* **Exercise prompt**
Print, from the listing below, the lines starting at the line containing "left elbow: (505, 557)" and ending at the line containing "right back paw: (486, 575)", exactly as they stand, and print nothing else.

++++++

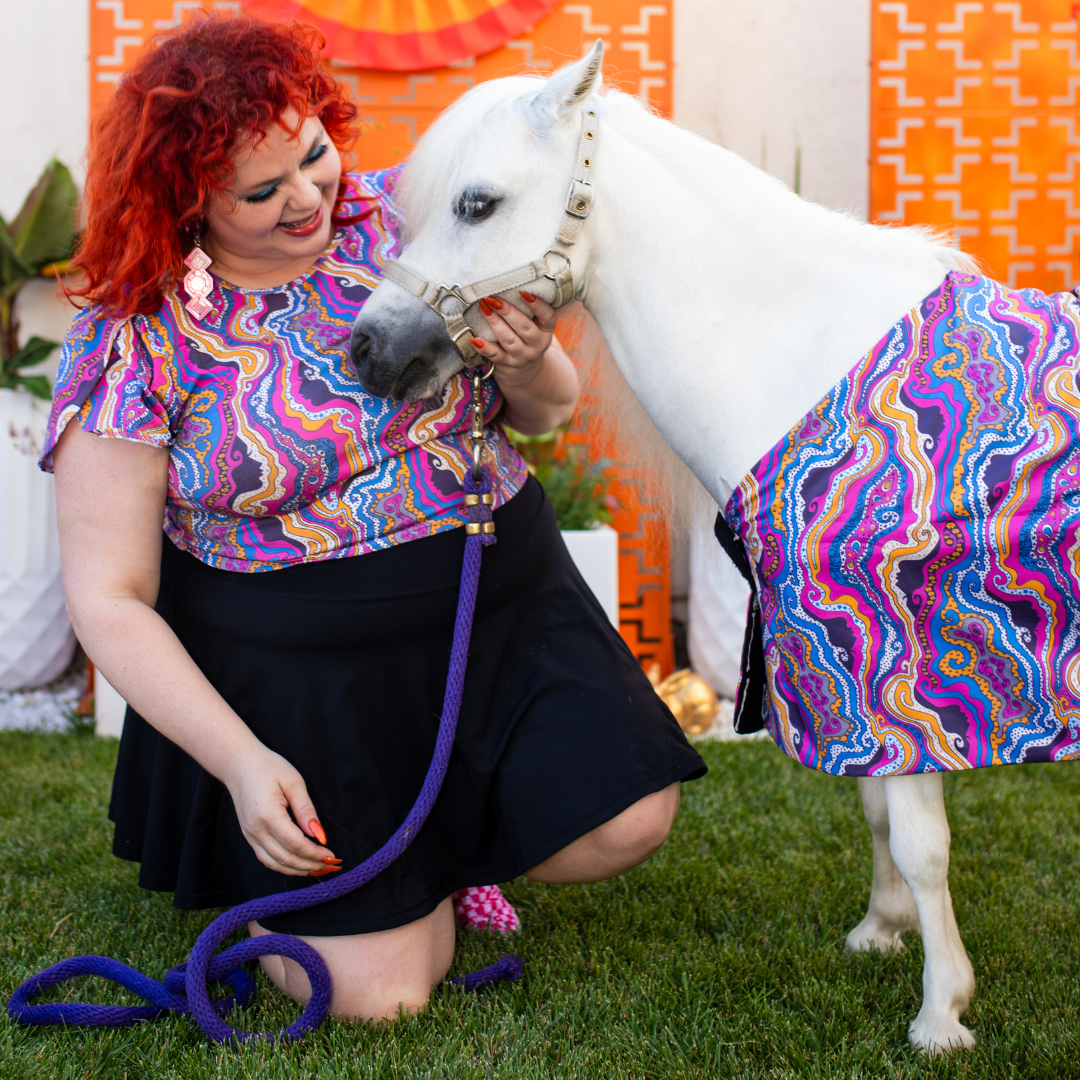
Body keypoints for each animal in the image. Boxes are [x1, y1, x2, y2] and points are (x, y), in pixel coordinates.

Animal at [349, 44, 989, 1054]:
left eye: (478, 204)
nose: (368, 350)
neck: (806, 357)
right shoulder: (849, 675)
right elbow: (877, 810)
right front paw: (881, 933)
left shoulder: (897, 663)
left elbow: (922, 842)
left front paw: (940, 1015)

++++++

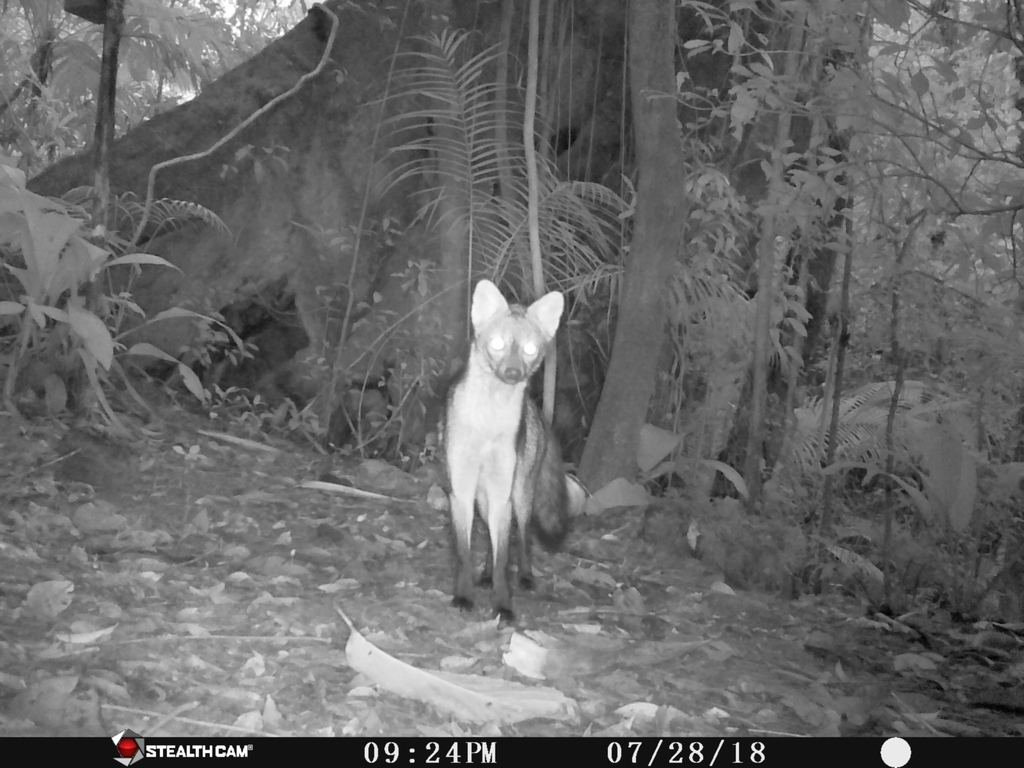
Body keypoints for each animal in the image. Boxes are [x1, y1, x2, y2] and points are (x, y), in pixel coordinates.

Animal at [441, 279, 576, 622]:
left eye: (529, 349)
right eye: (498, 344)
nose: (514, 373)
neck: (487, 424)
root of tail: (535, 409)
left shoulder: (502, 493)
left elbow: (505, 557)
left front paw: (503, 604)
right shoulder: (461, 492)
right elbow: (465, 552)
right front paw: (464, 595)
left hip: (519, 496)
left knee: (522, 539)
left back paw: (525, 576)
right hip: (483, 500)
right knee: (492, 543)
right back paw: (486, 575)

++++++

* **Solution for this exercise**
left elbow: (505, 557)
left front paw: (503, 604)
right shoulder: (461, 492)
right elbow: (465, 552)
right front paw: (464, 595)
left hip: (519, 496)
left knee: (522, 539)
left back paw: (525, 576)
right hip: (483, 500)
right knee: (492, 543)
right back paw: (486, 575)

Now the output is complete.